**INPUT ROWS**
◆ ◆ ◆ ◆
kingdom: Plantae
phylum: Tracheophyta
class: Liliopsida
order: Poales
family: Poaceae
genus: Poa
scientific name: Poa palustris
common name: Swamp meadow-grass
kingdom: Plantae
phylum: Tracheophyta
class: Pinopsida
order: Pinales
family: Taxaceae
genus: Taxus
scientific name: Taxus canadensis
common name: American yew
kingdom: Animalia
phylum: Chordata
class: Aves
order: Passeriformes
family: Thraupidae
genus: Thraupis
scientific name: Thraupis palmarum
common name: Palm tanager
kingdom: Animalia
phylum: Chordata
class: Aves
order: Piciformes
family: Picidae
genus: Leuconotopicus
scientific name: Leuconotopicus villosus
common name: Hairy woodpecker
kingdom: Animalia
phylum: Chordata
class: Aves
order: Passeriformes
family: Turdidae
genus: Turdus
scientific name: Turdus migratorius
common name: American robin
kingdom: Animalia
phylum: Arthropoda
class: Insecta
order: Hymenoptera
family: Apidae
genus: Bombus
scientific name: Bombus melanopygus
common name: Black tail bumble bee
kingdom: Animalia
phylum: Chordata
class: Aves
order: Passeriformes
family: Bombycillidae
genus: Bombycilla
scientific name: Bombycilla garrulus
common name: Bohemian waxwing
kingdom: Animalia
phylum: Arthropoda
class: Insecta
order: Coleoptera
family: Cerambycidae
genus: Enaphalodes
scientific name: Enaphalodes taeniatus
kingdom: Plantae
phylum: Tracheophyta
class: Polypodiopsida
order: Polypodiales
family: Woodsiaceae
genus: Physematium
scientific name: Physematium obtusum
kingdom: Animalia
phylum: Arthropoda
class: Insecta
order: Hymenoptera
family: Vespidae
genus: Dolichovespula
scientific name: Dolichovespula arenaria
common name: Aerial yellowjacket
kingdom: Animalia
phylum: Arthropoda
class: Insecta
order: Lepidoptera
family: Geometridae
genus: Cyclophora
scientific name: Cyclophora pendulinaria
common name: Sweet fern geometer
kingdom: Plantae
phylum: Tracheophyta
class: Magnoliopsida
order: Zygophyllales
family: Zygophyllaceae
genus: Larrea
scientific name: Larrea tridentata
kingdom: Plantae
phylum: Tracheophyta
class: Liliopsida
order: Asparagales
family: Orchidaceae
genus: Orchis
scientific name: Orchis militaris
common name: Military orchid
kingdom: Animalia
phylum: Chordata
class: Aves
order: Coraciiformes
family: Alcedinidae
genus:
◆ ◆ ◆ ◆
**INSTRUCTION**
Turn every line of the items above into a Markdown table with two columns, No. for the row number and Line for the line itself. Leave out any blank lines.

**THE RESULT**
| No. | Line |
|---|---|
| 1 | kingdom: Plantae |
| 2 | phylum: Tracheophyta |
| 3 | class: Liliopsida |
| 4 | order: Poales |
| 5 | family: Poaceae |
| 6 | genus: Poa |
| 7 | scientific name: Poa palustris |
| 8 | common name: Swamp meadow-grass |
| 9 | kingdom: Plantae |
| 10 | phylum: Tracheophyta |
| 11 | class: Pinopsida |
| 12 | order: Pinales |
| 13 | family: Taxaceae |
| 14 | genus: Taxus |
| 15 | scientific name: Taxus canadensis |
| 16 | common name: American yew |
| 17 | kingdom: Animalia |
| 18 | phylum: Chordata |
| 19 | class: Aves |
| 20 | order: Passeriformes |
| 21 | family: Thraupidae |
| 22 | genus: Thraupis |
| 23 | scientific name: Thraupis palmarum |
| 24 | common name: Palm tanager |
| 25 | kingdom: Animalia |
| 26 | phylum: Chordata |
| 27 | class: Aves |
| 28 | order: Piciformes |
| 29 | family: Picidae |
| 30 | genus: Leuconotopicus |
| 31 | scientific name: Leuconotopicus villosus |
| 32 | common name: Hairy woodpecker |
| 33 | kingdom: Animalia |
| 34 | phylum: Chordata |
| 35 | class: Aves |
| 36 | order: Passeriformes |
| 37 | family: Turdidae |
| 38 | genus: Turdus |
| 39 | scientific name: Turdus migratorius |
| 40 | common name: American robin |
| 41 | kingdom: Animalia |
| 42 | phylum: Arthropoda |
| 43 | class: Insecta |
| 44 | order: Hymenoptera |
| 45 | family: Apidae |
| 46 | genus: Bombus |
| 47 | scientific name: Bombus melanopygus |
| 48 | common name: Black tail bumble bee |
| 49 | kingdom: Animalia |
| 50 | phylum: Chordata |
| 51 | class: Aves |
| 52 | order: Passeriformes |
| 53 | family: Bombycillidae |
| 54 | genus: Bombycilla |
| 55 | scientific name: Bombycilla garrulus |
| 56 | common name: Bohemian waxwing |
| 57 | kingdom: Animalia |
| 58 | phylum: Arthropoda |
| 59 | class: Insecta |
| 60 | order: Coleoptera |
| 61 | family: Cerambycidae |
| 62 | genus: Enaphalodes |
| 63 | scientific name: Enaphalodes taeniatus |
| 64 | kingdom: Plantae |
| 65 | phylum: Tracheophyta |
| 66 | class: Polypodiopsida |
| 67 | order: Polypodiales |
| 68 | family: Woodsiaceae |
| 69 | genus: Physematium |
| 70 | scientific name: Physematium obtusum |
| 71 | kingdom: Animalia |
| 72 | phylum: Arthropoda |
| 73 | class: Insecta |
| 74 | order: Hymenoptera |
| 75 | family: Vespidae |
| 76 | genus: Dolichovespula |
| 77 | scientific name: Dolichovespula arenaria |
| 78 | common name: Aerial yellowjacket |
| 79 | kingdom: Animalia |
| 80 | phylum: Arthropoda |
| 81 | class: Insecta |
| 82 | order: Lepidoptera |
| 83 | family: Geometridae |
| 84 | genus: Cyclophora |
| 85 | scientific name: Cyclophora pendulinaria |
| 86 | common name: Sweet fern geometer |
| 87 | kingdom: Plantae |
| 88 | phylum: Tracheophyta |
| 89 | class: Magnoliopsida |
| 90 | order: Zygophyllales |
| 91 | family: Zygophyllaceae |
| 92 | genus: Larrea |
| 93 | scientific name: Larrea tridentata |
| 94 | kingdom: Plantae |
| 95 | phylum: Tracheophyta |
| 96 | class: Liliopsida |
| 97 | order: Asparagales |
| 98 | family: Orchidaceae |
| 99 | genus: Orchis |
| 100 | scientific name: Orchis militaris |
| 101 | common name: Military orchid |
| 102 | kingdom: Animalia |
| 103 | phylum: Chordata |
| 104 | class: Aves |
| 105 | order: Coraciiformes |
| 106 | family: Alcedinidae |
| 107 | genus: |